Within the framework of the new safety standards in the Netherlands a stochastic subsoil schematization (Deltares, 2016) has been developed. This model, D-Soil, is based on much available data from the field combined with geotechnical and geological experience.
For any given location in the Netherlands the global position of the various layers in the subsoil are given, including scenarios (and their likelihood). Combining this information with the geometry of the dike and the results from laboratory or field tests, this information can be updated for designing purposes. This tool is very powerful and provides the engineer with sufficient data to make an initial design.
4.4.3 Hydrological situation#
The stability of the dike body depends primarily on the pore pressure and hydraulic head in and under the dike during design conditions. The design load is generally a water level, but heavy precipitation or wave overtopping may also occur. In addition to the still water level and the time-dependent fluctuation (section 4.2.2) The pore pressure is dependent on the groundwater flow, which in turn is depend on the geological conditions, the permeability, retention capacity and consolidation process. The geology of the Netherlands is largely comprised of relatively impermeable, weak, Holocene, upper layers, overlying relatively permeable and incompressible Pleistocene sand layers. This is called the Holland profile (Figure 4.22).

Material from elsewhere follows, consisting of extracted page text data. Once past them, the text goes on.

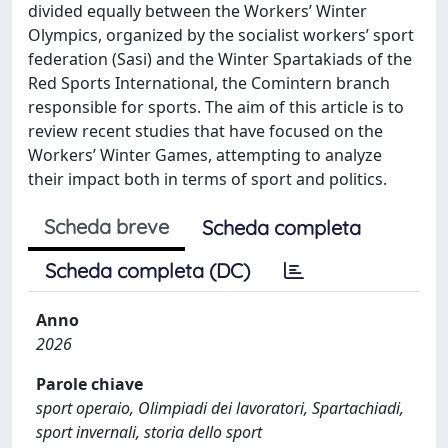
divided equally between the Workers’ Winter
Olympics, organized by the socialist workers’ sport
federation (Sasi) and the Winter Spartakiads of the
Red Sports International, the Comintern branch
responsible for sports. The aim of this article is to
review recent studies that have focused on the
Workers’ Winter Games, attempting to analyze
their impact both in terms of sport and politics.
Scheda breve
Scheda completa
Scheda completa (DC)
Anno
2026
Parole chiave
sport operaio, Olimpiadi dei lavoratori, Spartachiadi,
sport invernali, storia dello sport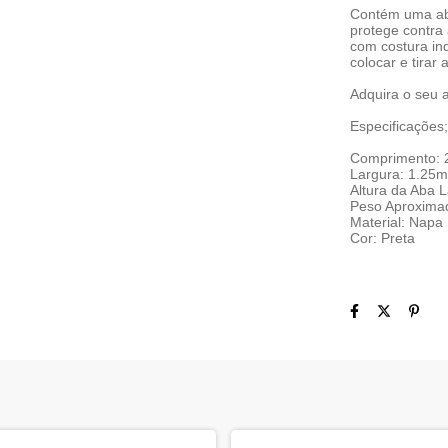
Contém uma ab
protege contra
com costura ind
colocar e tirar 
Adquira o seu 
Especificações;
Comprimento:
Largura: 1.25m
Altura da Aba L
Peso Aproxima
Material: Napa
Cor: Preta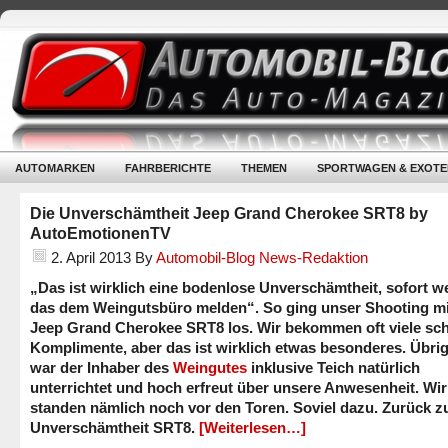
AUTOMARKEN
FAHRBERICHTE
THEMEN
SPORTWAGEN & EXOTE
Die Unverschämtheit Jeep Grand Cherokee SRT8 by
AutoEmotionenTV
2. April 2013
By
Automobil-Blog News-Redaktion
„Das ist wirklich eine bodenlose Unverschämtheit, sofort w
das dem Weingutsbüro melden“. So ging unser Shooting m
Jeep Grand Cherokee SRT8 los. Wir bekommen oft viele sc
Komplimente, aber das ist wirklich etwas besonderes. Übri
war der Inhaber des
Weingutes
inklusive Teich natürlich
unterrichtet und hoch erfreut über unsere Anwesenheit. Wir
standen nämlich noch vor den Toren. Soviel dazu. Zurück z
Unverschämtheit SRT8.
[Weiterlesen…]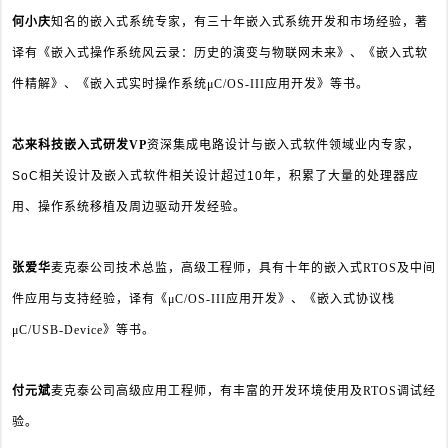
何小庆
知名的嵌入式系统专家，有三十年嵌入式系统开发和市场经验，著
译有《嵌入式操作系统风云录：历史的演变与物联网未来》、《嵌入式软
件精解》、《嵌入式实时操作系统μC/OS-III应用开发》等书。
芯来科技嵌入式研发VP
资深集成电路设计与嵌入式软件领域业内专家，
SoC相关设计及嵌入式软件相关设计超过10年，积累了大量的处理器应
用、操作系统移植及周边驱动开发经验。
张爱华
麦克泰公司技术总监，高级工程师，具有十年的嵌入式RTOS及中间
件应用与支持经验，
译有《μC/OS-III应用开发》、《嵌入式协议栈
μC/USB-Device》等书。
付元斌
麦克泰公司高级应用工程师，有丰富的开发环境使用及RTOS调试经
验。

The entry point of groundwater flow during design conditions as shown in Figure 4.23, entering the ground via the unprotected foreland of the dike and exiting through the cover layer of the hinterland. Groundwater flow can be generally characterized as follows:
A 2-dimensional flow pattern in the vertical plane through the dike body and subsoil;
Horizontal flow in the sandy subsoil;
Vertical flow through the covering layer near the exit point.
Groundwater flow in the dike and subsoil can be described using:
The hydraulic head in the Pleistocene layer;
The location of the phreatic line;
The penetration length in the weak layer package.
For more details related to groundwater flow, reference is made to the Technical Report on soil structures Waterkeringen (1998) and Ch:Piping of these Lecture Notes.